> **Passage shown**
= Eleny Ionel =

Romanian American mathematician

Eleny-Nicoleta Ionel (born April 1969) is a Romanian mathematician whose research concerns symplectic geometry, including the study of the Gromov–Witten invariants and Gopakumar–Vafa invariants. Among her most significant results are the proofs of Gopakumar-Vafa conjectures (joint with Thomas H. Parker et al.), and the proof of Getzler's conjecture, asserting vanishing in codimension at least g of the tautological ring of the moduli space of genus-g curves.

She is a professor of mathematics at Stanford University, where she was chair of the mathematics department from 2016 to 2019.

==Education and career==
Ionel is from Iași. She is the daughter of Adrian Ionel, a professor at the Ion Ionescu de la Brad University of Agricultural Sciences and Veterinary Medicine of Iași. She attended the prestigious Costache Negruzzi National College, graduating in 1987. She earned a bachelor's degree from Alexandru Ioan Cuza University in 1991, and completed her Ph.D. in 1996 from Michigan State University. Her dissertation, Genus One Enumerative Invariants in $\mathbf{P}^n$, was supervised by Thomas H. Parker.

After postdoctoral research at the Mathematical Sciences Research Institute in Berkeley, California and a position as C. L. E. Moore instructor at the Massachusetts Institute of Technology, she joined the University of Wisconsin–Madison faculty in 1998, and moved to Stanford in 2004.

> **Activity 1**
Answer these from the article on Eleny Ionel:
(a) At which university did she chair the mathematics department, and for what years?
(b) Who supervised her Ph.D. dissertation?
(c) In what year did she join the University of Wisconsin–Madison faculty?
> **Activity 2**
Copy the part of the article on Eleny Ionel starting with "Eleny-Nicoleta Ionel (born" and going on through "2016 to 2019.".
Use only the article on Eleny Ionel.

> **Data records**
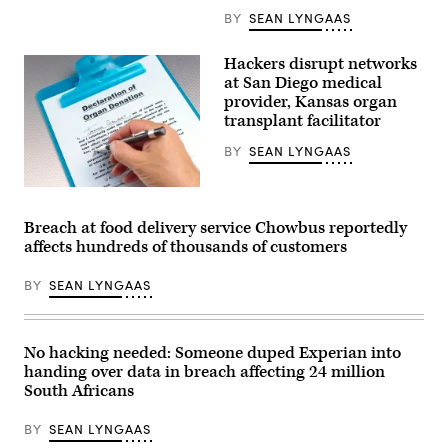
BY
SEAN LYNGAAS
Hackers disrupt networks
at San Diego medical
provider, Kansas organ
transplant facilitator
BY
SEAN LYNGAAS
Midwest
Transplant
Network,
Breach at food delivery service Chowbus reportedly
a
affects hundreds of thousands of customers
Kansas-
based
organization
BY
SEAN LYNGAAS
that
connects
organ
donors
with
No hacking needed: Someone duped Experian into
recipients,
handing over data in breach affecting 24 million
is
grappling
South Africans
with
a
BY
SEAN LYNGAAS
IT
security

> **Written answer 1**
(a) Stanford University, from 2016 to 2019.
(b) Thomas H. Parker.
(c) 1998.

> **Written answer 2**
Eleny-Nicoleta Ionel (born April 1969) is a Romanian mathematician whose research concerns symplectic geometry, including the study of the Gromov–Witten invariants and Gopakumar–Vafa invariants. Among her most significant results are the proofs of Gopakumar-Vafa conjectures (joint with Thomas H. Parker et al.), and the proof of Getzler's conjecture, asserting vanishing in codimension at least g of the tautological ring of the moduli space of genus-g curves.

She is a professor of mathematics at Stanford University, where she was chair of the mathematics department from 2016 to 2019.